** BEGIN Provided records **
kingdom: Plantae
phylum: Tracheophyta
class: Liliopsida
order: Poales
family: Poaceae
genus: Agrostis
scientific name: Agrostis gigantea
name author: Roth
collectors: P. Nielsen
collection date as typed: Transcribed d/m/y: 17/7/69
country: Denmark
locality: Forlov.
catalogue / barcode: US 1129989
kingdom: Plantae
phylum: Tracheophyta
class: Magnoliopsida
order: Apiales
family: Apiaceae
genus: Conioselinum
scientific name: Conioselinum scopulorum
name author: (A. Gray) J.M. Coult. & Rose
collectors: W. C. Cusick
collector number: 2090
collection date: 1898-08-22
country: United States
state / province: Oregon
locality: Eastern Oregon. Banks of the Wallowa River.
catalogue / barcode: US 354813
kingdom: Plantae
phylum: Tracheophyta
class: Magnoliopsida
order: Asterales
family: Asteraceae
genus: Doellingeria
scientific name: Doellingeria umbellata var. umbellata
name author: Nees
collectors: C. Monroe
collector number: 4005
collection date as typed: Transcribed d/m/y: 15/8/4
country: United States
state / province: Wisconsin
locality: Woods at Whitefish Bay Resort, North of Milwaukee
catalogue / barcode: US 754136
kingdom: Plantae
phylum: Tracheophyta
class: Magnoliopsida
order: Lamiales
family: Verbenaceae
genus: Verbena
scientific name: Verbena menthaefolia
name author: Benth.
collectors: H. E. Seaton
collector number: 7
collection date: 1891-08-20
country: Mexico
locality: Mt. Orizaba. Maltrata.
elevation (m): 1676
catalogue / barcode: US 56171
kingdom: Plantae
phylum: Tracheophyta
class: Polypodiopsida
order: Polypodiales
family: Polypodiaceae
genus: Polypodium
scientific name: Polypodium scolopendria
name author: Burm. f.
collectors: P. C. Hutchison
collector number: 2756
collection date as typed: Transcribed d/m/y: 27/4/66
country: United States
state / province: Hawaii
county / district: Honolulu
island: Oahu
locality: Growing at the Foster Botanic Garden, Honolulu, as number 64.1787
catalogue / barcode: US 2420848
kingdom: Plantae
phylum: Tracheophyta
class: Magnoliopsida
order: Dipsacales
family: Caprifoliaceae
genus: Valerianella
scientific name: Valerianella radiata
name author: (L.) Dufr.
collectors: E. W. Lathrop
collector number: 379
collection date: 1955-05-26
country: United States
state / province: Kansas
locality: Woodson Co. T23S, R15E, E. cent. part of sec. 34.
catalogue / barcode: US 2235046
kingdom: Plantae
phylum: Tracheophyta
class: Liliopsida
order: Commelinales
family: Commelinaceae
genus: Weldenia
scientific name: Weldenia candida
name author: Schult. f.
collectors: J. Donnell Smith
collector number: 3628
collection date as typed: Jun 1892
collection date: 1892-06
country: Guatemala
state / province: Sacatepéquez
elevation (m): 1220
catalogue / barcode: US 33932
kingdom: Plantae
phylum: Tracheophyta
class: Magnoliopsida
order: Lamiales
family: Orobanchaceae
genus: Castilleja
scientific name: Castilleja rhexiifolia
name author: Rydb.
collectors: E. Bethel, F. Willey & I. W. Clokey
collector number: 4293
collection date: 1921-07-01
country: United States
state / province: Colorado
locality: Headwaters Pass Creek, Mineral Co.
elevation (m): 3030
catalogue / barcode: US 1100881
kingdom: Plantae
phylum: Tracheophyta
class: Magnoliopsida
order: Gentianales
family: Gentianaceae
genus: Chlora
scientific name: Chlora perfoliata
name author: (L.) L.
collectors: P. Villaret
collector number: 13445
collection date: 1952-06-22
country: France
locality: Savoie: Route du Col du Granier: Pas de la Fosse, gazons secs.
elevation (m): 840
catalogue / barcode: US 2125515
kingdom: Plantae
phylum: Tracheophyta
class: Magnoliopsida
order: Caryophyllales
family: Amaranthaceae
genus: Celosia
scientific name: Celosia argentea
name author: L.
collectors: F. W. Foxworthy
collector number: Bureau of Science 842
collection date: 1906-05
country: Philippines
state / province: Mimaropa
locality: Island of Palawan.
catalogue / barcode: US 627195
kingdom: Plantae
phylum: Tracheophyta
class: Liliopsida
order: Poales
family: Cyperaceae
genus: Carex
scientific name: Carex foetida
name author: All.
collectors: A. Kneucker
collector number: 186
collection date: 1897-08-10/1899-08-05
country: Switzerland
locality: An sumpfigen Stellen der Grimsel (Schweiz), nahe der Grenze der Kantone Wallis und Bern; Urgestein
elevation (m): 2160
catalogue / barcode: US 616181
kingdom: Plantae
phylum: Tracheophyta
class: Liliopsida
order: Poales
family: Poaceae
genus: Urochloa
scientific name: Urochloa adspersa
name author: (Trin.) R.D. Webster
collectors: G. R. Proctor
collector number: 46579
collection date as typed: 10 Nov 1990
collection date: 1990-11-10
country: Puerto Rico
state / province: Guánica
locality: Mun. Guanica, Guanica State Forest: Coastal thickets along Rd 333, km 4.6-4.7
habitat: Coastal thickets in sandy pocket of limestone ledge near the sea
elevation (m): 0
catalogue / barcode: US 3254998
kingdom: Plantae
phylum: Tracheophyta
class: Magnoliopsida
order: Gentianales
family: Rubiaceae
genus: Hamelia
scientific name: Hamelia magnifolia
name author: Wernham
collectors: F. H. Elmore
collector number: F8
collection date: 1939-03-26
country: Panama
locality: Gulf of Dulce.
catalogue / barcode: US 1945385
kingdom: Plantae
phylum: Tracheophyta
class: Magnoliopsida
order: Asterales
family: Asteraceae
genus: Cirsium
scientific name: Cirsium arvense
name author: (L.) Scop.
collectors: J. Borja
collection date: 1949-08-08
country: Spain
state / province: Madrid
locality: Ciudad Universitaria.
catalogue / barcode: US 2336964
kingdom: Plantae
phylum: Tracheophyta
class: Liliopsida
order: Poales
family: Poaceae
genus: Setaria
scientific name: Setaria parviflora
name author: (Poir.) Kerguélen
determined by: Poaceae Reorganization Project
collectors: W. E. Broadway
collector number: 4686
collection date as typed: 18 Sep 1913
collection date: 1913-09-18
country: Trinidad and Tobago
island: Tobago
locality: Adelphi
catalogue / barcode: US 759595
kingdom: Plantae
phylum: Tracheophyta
** END Provided records **
# Your instructions:
Copy all of the lines above word for word.

# Expected answer:
kingdom: Plantae
phylum: Tracheophyta
class: Liliopsida
order: Poales
family: Poaceae
genus: Agrostis
scientific name: Agrostis gigantea
name author: Roth
collectors: P. Nielsen
collection date as typed: Transcribed d/m/y: 17/7/69
country: Denmark
locality: Forlov.
catalogue / barcode: US 1129989
kingdom: Plantae
phylum: Tracheophyta
class: Magnoliopsida
order: Apiales
family: Apiaceae
genus: Conioselinum
scientific name: Conioselinum scopulorum
name author: (A. Gray) J.M. Coult. & Rose
collectors: W. C. Cusick
collector number: 2090
collection date: 1898-08-22
country: United States
state / province: Oregon
locality: Eastern Oregon. Banks of the Wallowa River.
catalogue / barcode: US 354813
kingdom: Plantae
phylum: Tracheophyta
class: Magnoliopsida
order: Asterales
family: Asteraceae
genus: Doellingeria
scientific name: Doellingeria umbellata var. umbellata
name author: Nees
collectors: C. Monroe
collector number: 4005
collection date as typed: Transcribed d/m/y: 15/8/4
country: United States
state / province: Wisconsin
locality: Woods at Whitefish Bay Resort, North of Milwaukee
catalogue / barcode: US 754136
kingdom: Plantae
phylum: Tracheophyta
class: Magnoliopsida
order: Lamiales
family: Verbenaceae
genus: Verbena
scientific name: Verbena menthaefolia
name author: Benth.
collectors: H. E. Seaton
collector number: 7
collection date: 1891-08-20
country: Mexico
locality: Mt. Orizaba. Maltrata.
elevation (m): 1676
catalogue / barcode: US 56171
kingdom: Plantae
phylum: Tracheophyta
class: Polypodiopsida
order: Polypodiales
family: Polypodiaceae
genus: Polypodium
scientific name: Polypodium scolopendria
name author: Burm. f.
collectors: P. C. Hutchison
collector number: 2756
collection date as typed: Transcribed d/m/y: 27/4/66
country: United States
state / province: Hawaii
county / district: Honolulu
island: Oahu
locality: Growing at the Foster Botanic Garden, Honolulu, as number 64.1787
catalogue / barcode: US 2420848
kingdom: Plantae
phylum: Tracheophyta
class: Magnoliopsida
order: Dipsacales
family: Caprifoliaceae
genus: Valerianella
scientific name: Valerianella radiata
name author: (L.) Dufr.
collectors: E. W. Lathrop
collector number: 379
collection date: 1955-05-26
country: United States
state / province: Kansas
locality: Woodson Co. T23S, R15E, E. cent. part of sec. 34.
catalogue / barcode: US 2235046
kingdom: Plantae
phylum: Tracheophyta
class: Liliopsida
order: Commelinales
family: Commelinaceae
genus: Weldenia
scientific name: Weldenia candida
name author: Schult. f.
collectors: J. Donnell Smith
collector number: 3628
collection date as typed: Jun 1892
collection date: 1892-06
country: Guatemala
state / province: Sacatepéquez
elevation (m): 1220
catalogue / barcode: US 33932
kingdom: Plantae
phylum: Tracheophyta
class: Magnoliopsida
order: Lamiales
family: Orobanchaceae
genus: Castilleja
scientific name: Castilleja rhexiifolia
name author: Rydb.
collectors: E. Bethel, F. Willey & I. W. Clokey
collector number: 4293
collection date: 1921-07-01
country: United States
state / province: Colorado
locality: Headwaters Pass Creek, Mineral Co.
elevation (m): 3030
catalogue / barcode: US 1100881
kingdom: Plantae
phylum: Tracheophyta
class: Magnoliopsida
order: Gentianales
family: Gentianaceae
genus: Chlora
scientific name: Chlora perfoliata
name author: (L.) L.
collectors: P. Villaret
collector number: 13445
collection date: 1952-06-22
country: France
locality: Savoie: Route du Col du Granier: Pas de la Fosse, gazons secs.
elevation (m): 840
catalogue / barcode: US 2125515
kingdom: Plantae
phylum: Tracheophyta
class: Magnoliopsida
order: Caryophyllales
family: Amaranthaceae
genus: Celosia
scientific name: Celosia argentea
name author: L.
collectors: F. W. Foxworthy
collector number: Bureau of Science 842
collection date: 1906-05
country: Philippines
state / province: Mimaropa
locality: Island of Palawan.
catalogue / barcode: US 627195
kingdom: Plantae
phylum: Tracheophyta
class: Liliopsida
order: Poales
family: Cyperaceae
genus: Carex
scientific name: Carex foetida
name author: All.
collectors: A. Kneucker
collector number: 186
collection date: 1897-08-10/1899-08-05
country: Switzerland
locality: An sumpfigen Stellen der Grimsel (Schweiz), nahe der Grenze der Kantone Wallis und Bern; Urgestein
elevation (m): 2160
catalogue / barcode: US 616181
kingdom: Plantae
phylum: Tracheophyta
class: Liliopsida
order: Poales
family: Poaceae
genus: Urochloa
scientific name: Urochloa adspersa
name author: (Trin.) R.D. Webster
collectors: G. R. Proctor
collector number: 46579
collection date as typed: 10 Nov 1990
collection date: 1990-11-10
country: Puerto Rico
state / province: Guánica
locality: Mun. Guanica, Guanica State Forest: Coastal thickets along Rd 333, km 4.6-4.7
habitat: Coastal thickets in sandy pocket of limestone ledge near the sea
elevation (m): 0
catalogue / barcode: US 3254998
kingdom: Plantae
phylum: Tracheophyta
class: Magnoliopsida
order: Gentianales
family: Rubiaceae
genus: Hamelia
scientific name: Hamelia magnifolia
name author: Wernham
collectors: F. H. Elmore
collector number: F8
collection date: 1939-03-26
country: Panama
locality: Gulf of Dulce.
catalogue / barcode: US 1945385
kingdom: Plantae
phylum: Tracheophyta
class: Magnoliopsida
order: Asterales
family: Asteraceae
genus: Cirsium
scientific name: Cirsium arvense
name author: (L.) Scop.
collectors: J. Borja
collection date: 1949-08-08
country: Spain
state / province: Madrid
locality: Ciudad Universitaria.
catalogue / barcode: US 2336964
kingdom: Plantae
phylum: Tracheophyta
class: Liliopsida
order: Poales
family: Poaceae
genus: Setaria
scientific name: Setaria parviflora
name author: (Poir.) Kerguélen
determined by: Poaceae Reorganization Project
collectors: W. E. Broadway
collector number: 4686
collection date as typed: 18 Sep 1913
collection date: 1913-09-18
country: Trinidad and Tobago
island: Tobago
locality: Adelphi
catalogue / barcode: US 759595
kingdom: Plantae
phylum: Tracheophyta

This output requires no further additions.